Por outro lado, Pivato lembra que o programa foi construído com a participação dos movimentos e organizações sociais, que trabalharam pela assinatura do decreto em julho passado, e cobra sua implementação. “É urgente que o Pronara comece a funcionar de fato, e que possa colocar um freio nesta festa do agronegócio”, defende.
Entre os dez agrotóxicos mais utilizados no Brasil, sete são proibidos em outros países por comprovada relação com doenças graves, como distúrbios neurológicos, má-formação fetal, abortos espontâneos e vários tipos de câncer.
Entre os mais utilizados, está a atrazina, herbicida amplamente usado em plantações de cana-de-açúcar, soja e milho, que agora é objeto de uma Ação Civil Pública do Ministério Público Federal do Mato Grosso do Sul (MPF-MS), que busca a proibição de seu uso e a reavaliação imediata pelos órgãos de controle.
A ação foi movida a partir de estudos que comprovaram a contaminação por atrazina em dois rios importantes que cortam o Mato Grosso do Sul: o rio Dourados e o rio Paraguai. A substância foi identificada em águas superficiais, de chuva e, inclusive, nas torneiras de comunidades ribeirinhas e indígenas.

Procurado pelo Brasil de Fato para comentar os dados recentes de liberação de agrotóxicos, o procurador federal Marco Antonio Delfino, autor da ação no Mato Grosso do Sul, alertou para o fato de que grande parte dos produtos liberados são genéricos, sobre os quais há pouca fiscalização.
“A produção de genéricos não vem acompanhada de um incremento no processo de fiscalização. Tanto dos produtos produzidos quanto dos insumos utilizados”, afirma o procurador, fazendo referência em seguida ao famoso “Agente Laranja”, substância química utilizada pelo exército dos Estados Unidos durante a Guerra do Vietnã (1964-1975) e posteriormente aplicada como herbicida para uso agrícola.

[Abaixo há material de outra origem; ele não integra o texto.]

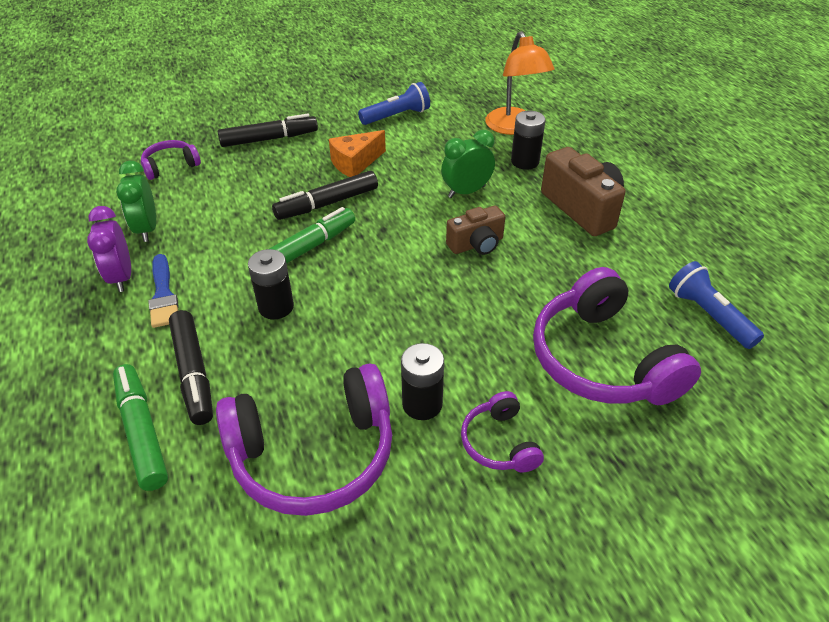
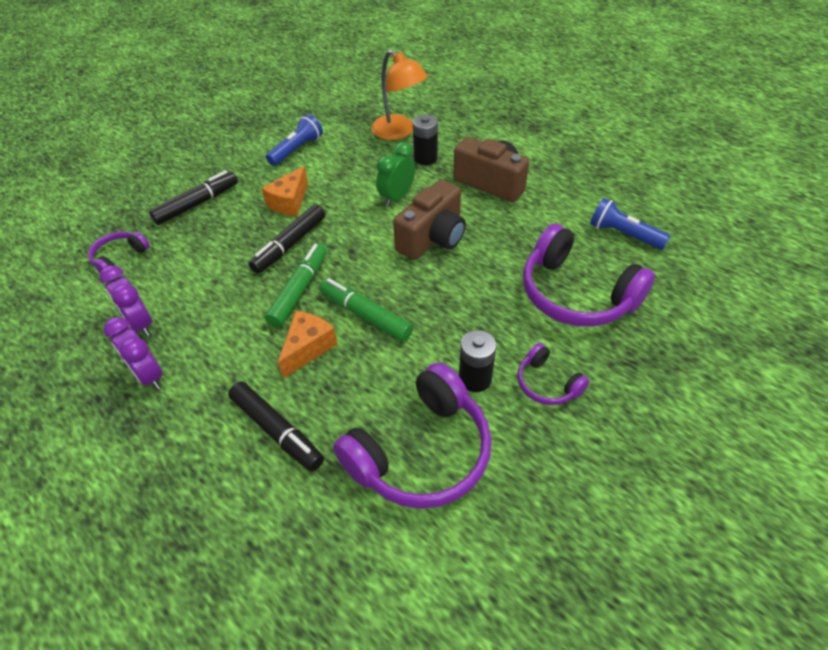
camera: 25 degrees left, 5 degrees up
green marker [113,364,168,491] -> green marker moved to [319,278,413,341]
green clock [116,161,156,242] -> purple clock [99,266,152,336]
blue brush [148,254,179,328] -> none
black battery [248,249,294,319] -> orange cheese [278,311,338,379]
brown camera [446,206,505,255] -> brown camera [393,180,466,260], size x1.61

“É importante recordar que o Agente Laranja, o principal efeito dele não foi o efeito da junção de dois agrotóxicos, mas justamente os resíduos tóxicos advindos do processo de fabricação. Então, uma liberação massiva de genéricos desacompanhada de uma fiscalização presente pelo Estado brasileiro é muito provavelmente um indício de muitos agrotóxicos com um alto nível de resíduos tóxicos, que vão causar danos tanto à saúde quanto ao meio ambiente”, comenta o procurador.
O Brasil de Fato entrou em contato com o Ministério da Agricultura e Pecuária, solicitando a comparação dos dados da pesquisa com os computados pelo ministério, além de uma posição da pasta em relação ao recorde de liberações de agrotóxicos em 2025. O Mapa apenas confirmou o recebimento da demanda, informando que foi encaminhada à área responsável, e que daria retorno assim que possível. No entanto, a resposta não foi recebida até o momento desta publicação. As informações serão agregadas à matéria tão logo sejam recebidas.